2012年1月28日 下午 08:07I have a dataset around 10K, they all have detailed info, but only 400 of them have response. I want to predict the behavier of the rest of the data (10k-400) based on the 400 records that has input, what kind of model shall I use? How to do the data cleansing? Will the result be very not reliable when the valid record used for training is only 4%? Really appreciate any response! I've struggled for a week and still couldn't figure the problem out.
2012年1月29日 上午 05:53解答者
What are you trying to predict? Is it discrete column (e.g. Yes or No)? If not, what is it?
If it is discrete, then try following algorithms: decision trees, logistic regression, neural networks.
It is impossible to say if results will be reliable or not without knowing your data and trying to create mining models.
I would train multiple models on 70% of the 400 rows and measure accuracy on the remaining 30% of the 400 rows.

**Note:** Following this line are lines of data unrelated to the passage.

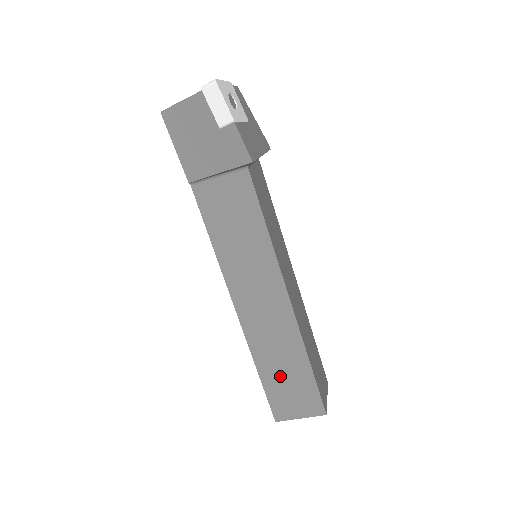
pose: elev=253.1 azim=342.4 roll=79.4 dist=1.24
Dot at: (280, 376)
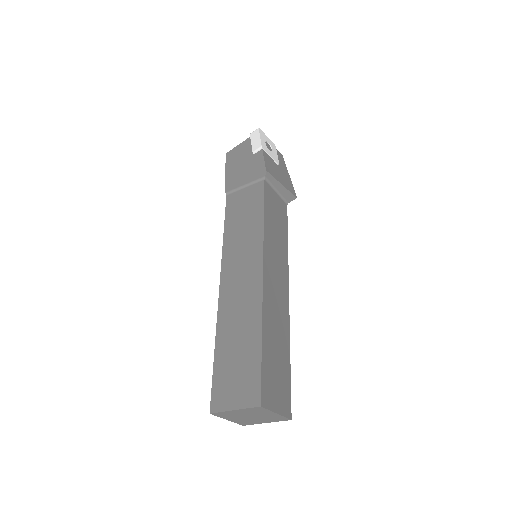
Dot at: (232, 353)
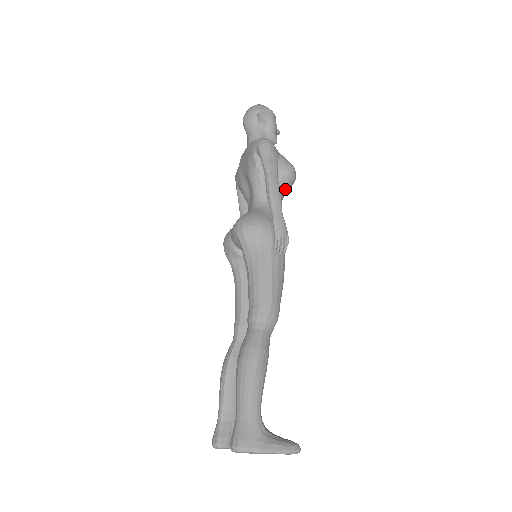
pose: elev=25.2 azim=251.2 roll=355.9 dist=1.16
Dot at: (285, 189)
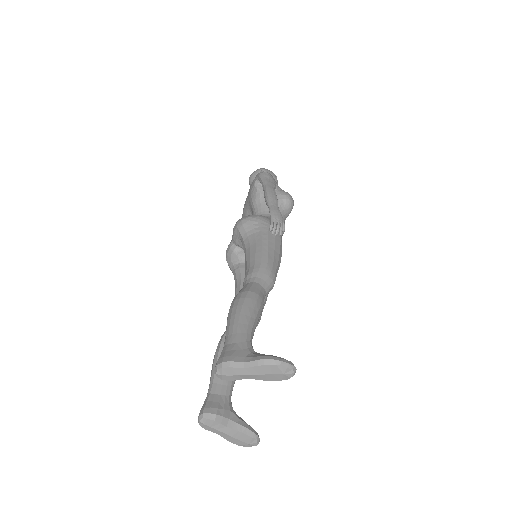
Dot at: (284, 211)
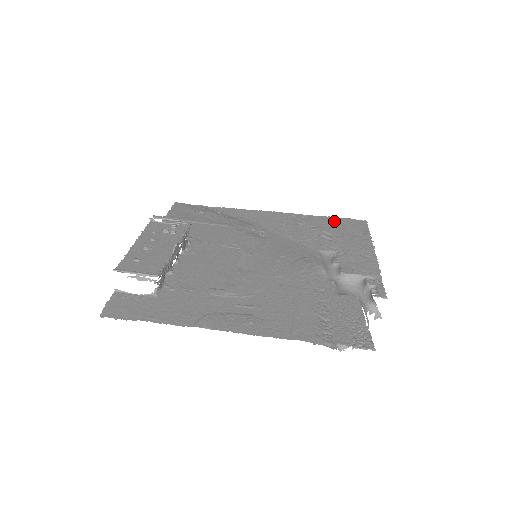
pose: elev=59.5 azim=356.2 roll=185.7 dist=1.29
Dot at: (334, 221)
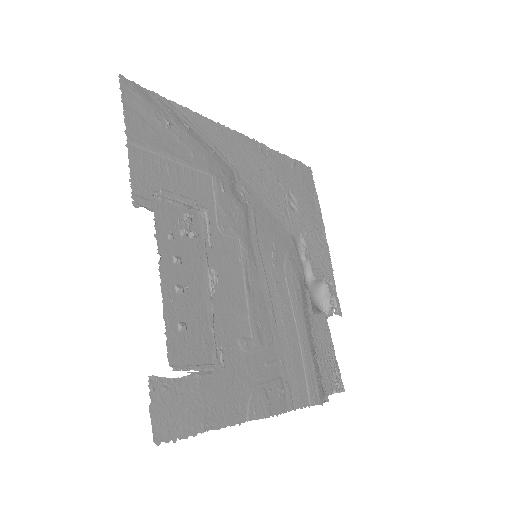
Dot at: (292, 168)
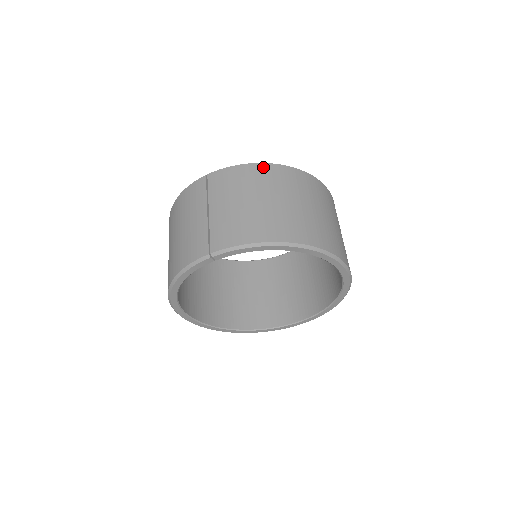
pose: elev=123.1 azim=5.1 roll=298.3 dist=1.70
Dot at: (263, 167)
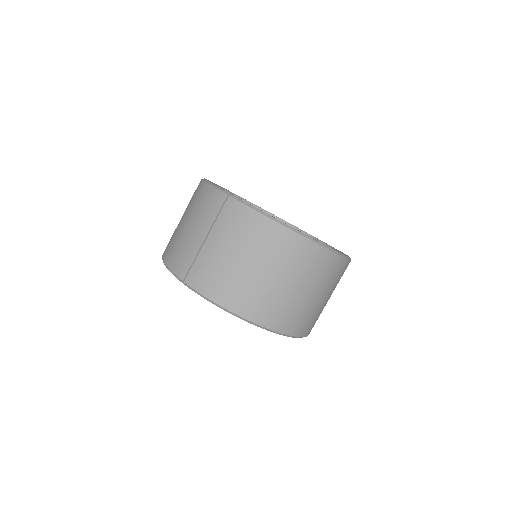
Dot at: (276, 229)
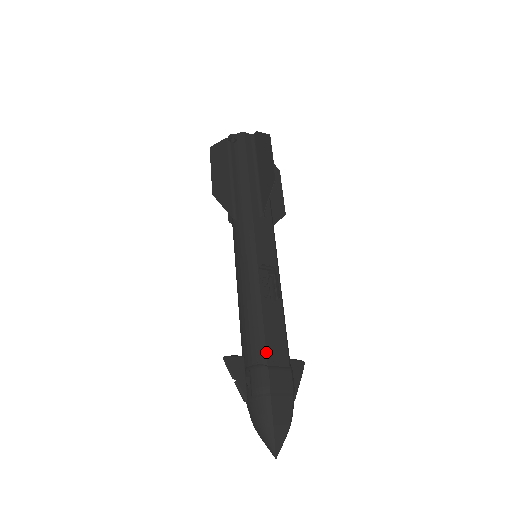
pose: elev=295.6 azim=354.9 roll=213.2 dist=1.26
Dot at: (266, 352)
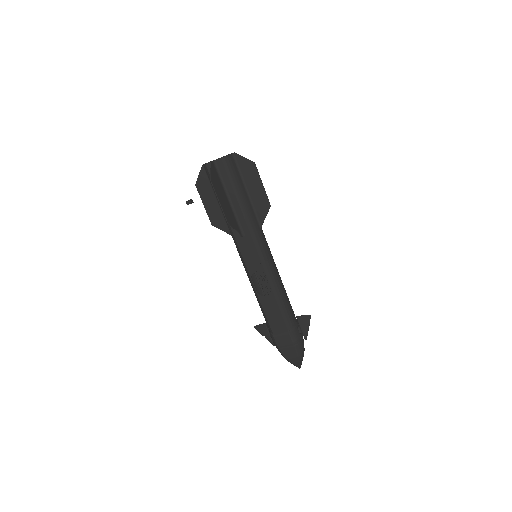
Dot at: (270, 327)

Tatyana Yakushev [PredixionSoftware.com]
- 已標示為解答 Tatyana YakushevEditor 2012年1月31日 上午 12:03
2012年1月30日 下午 04:09
Thank you so much for your input! It is discrete prediction column. What I did was put all the 400 records (Y) and some of the non-response records from the other 10k (N) into the model (training and testing). In this way some extra info for the N type will be discovered. But it seems I shouldn't grab the 'N' records there since I want to predict them base on the model. I'll post the result with your method here later. Thanks again!